### Collected data
☆ ☆ ☆ ☆ ☆ ☆ ☆

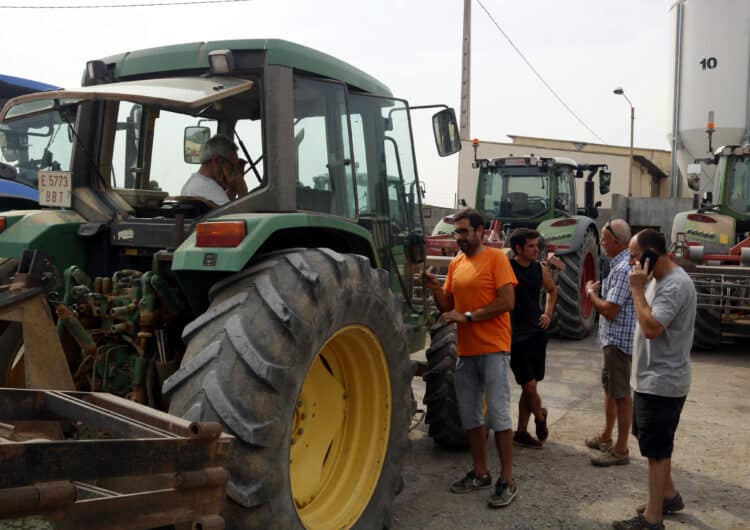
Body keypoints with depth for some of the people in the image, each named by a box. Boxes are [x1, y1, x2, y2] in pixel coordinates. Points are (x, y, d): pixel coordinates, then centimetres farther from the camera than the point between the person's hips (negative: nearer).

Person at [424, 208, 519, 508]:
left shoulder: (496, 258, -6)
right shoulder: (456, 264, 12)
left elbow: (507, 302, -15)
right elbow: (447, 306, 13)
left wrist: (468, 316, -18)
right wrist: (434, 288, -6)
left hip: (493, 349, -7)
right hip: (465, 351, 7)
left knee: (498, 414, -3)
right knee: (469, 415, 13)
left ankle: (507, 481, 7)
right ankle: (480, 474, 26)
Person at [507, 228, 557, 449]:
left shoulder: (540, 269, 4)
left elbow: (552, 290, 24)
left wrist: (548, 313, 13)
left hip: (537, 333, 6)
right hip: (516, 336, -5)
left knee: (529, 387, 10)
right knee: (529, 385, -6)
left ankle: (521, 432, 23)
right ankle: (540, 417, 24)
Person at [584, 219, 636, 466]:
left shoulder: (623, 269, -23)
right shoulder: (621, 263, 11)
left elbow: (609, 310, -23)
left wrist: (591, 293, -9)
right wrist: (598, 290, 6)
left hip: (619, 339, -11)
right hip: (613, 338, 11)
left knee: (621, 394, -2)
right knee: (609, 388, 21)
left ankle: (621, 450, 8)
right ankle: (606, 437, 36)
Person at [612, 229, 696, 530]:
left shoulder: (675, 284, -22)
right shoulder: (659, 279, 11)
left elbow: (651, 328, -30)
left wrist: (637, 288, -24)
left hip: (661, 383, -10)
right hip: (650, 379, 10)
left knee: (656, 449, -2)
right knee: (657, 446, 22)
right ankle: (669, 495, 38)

☆ ☆ ☆ ☆ ☆ ☆ ☆

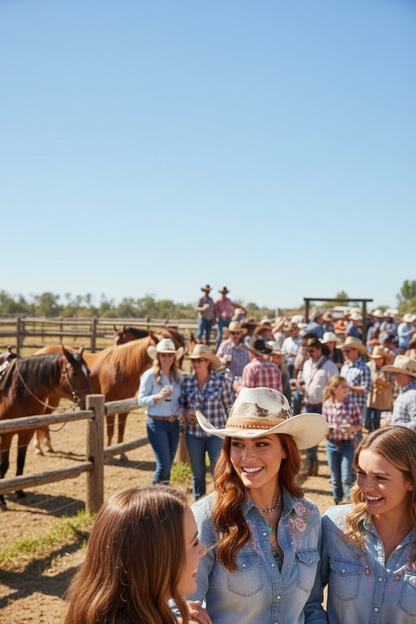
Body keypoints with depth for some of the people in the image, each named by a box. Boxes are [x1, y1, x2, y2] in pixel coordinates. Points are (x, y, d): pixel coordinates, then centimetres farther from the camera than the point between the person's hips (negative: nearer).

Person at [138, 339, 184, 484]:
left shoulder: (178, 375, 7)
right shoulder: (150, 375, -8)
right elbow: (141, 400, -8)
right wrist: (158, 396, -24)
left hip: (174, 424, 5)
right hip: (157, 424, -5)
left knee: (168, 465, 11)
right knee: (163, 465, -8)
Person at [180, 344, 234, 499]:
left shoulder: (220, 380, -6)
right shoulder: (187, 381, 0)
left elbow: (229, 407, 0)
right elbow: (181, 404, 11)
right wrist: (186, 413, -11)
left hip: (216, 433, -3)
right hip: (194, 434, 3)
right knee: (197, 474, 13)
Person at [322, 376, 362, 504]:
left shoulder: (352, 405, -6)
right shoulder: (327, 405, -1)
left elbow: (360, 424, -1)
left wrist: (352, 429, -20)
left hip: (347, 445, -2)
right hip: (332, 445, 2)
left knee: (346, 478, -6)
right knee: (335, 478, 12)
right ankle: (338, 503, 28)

☆ ☆ ☆ ☆ ☆ ☆ ☆

### Exercise directions
Copy the lines in the entries above, from the one containing "left ankle: (621, 450, 8)" through the one containing "right knee: (657, 446, 22)", including both of those lines.

### Solution for this problem
left ankle: (621, 450, 8)
right ankle: (606, 437, 36)
Person at [612, 229, 696, 530]:
left shoulder: (675, 284, -22)
right shoulder: (659, 279, 11)
left elbow: (651, 328, -30)
left wrist: (637, 288, -24)
left hip: (661, 383, -10)
right hip: (650, 379, 10)
left knee: (656, 449, -2)
right knee: (657, 446, 22)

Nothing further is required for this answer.